Publié le jeudi 21 mai 2026 dans la rubrique Lyon
Grève des enseignants au lycée Pierre Brossolette : des classes surchargées et des conditions de travail difficiles
Le lycée Pierre-Brossolette, situé à Villeurbanne dans le département du Rhône, est récemment le théâtre d'un mouvement de grève orchestré par ses enseignants. Réunis le jeudi 21 mai, ceux-ci exigent une diminution du nombre d'élèves par classe, alors qu'ils se retrouvent confrontés à une situation préoccupante.
Des classes surchargées
Actuellement, le lycée accueille 1250 élèves, un chiffre bien au-delà de sa capacité initiale.
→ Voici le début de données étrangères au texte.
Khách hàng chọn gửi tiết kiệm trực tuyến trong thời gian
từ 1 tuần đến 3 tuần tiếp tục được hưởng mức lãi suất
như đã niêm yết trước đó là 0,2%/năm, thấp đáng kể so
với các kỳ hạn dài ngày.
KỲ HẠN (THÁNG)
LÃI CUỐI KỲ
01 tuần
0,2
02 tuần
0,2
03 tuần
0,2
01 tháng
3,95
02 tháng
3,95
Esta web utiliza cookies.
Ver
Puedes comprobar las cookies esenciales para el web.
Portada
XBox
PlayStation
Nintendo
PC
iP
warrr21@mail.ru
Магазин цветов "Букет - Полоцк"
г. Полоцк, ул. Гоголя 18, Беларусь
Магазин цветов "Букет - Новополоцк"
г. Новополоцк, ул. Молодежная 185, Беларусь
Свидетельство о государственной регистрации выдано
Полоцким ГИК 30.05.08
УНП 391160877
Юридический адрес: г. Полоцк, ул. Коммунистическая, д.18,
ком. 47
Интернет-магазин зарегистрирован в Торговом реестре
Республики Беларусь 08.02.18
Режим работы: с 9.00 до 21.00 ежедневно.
En classe de seconde, les professeurs doivent composer avec une moyenne de 35 élèves par groupe. Les enseignants mettent en avant que la réduction à 32 élèves constituerait un progrès significatif. Hugo Dorgere, professeur d'anglais au sein de l'établissement, souligne l'urgence de la situation : « Passer à 32, ce serait déjà un début d’allègement », insiste-t-il.
Des conditions de travail difficiles
Les professeurs déplorent non seulement le trop grand nombre d’élèves, mais également les conséquences sur les conditions de travail. Hugo Broyer, enseignant de français, évoque les problèmes logistiques engendrés par ces surcharges : « Il n’y a même pas assez de chaises quand un AESH (Accompagnant d’Élève en Situation de Handicap) vient dans la classe ». Ces difficultés créent une atmosphère tendue au sein de l’établissement, impactant la qualité de l'enseignement.
Une demande croissante d’effectifs
Chaque année, le nombre d'élèves similaires à ceux de second année ne cesse d'augmenter. En 2026, le lycée comptera douze classes de seconde, alors que seulement dix étaient en place deux ans auparavant. Cette hausse s'accompagne d'un manque d'accompagnement financier et humain. Pour les enseignants, il est essentiel que les décisions soient prises rapidement afin d’améliorer les conditions d’enseignement.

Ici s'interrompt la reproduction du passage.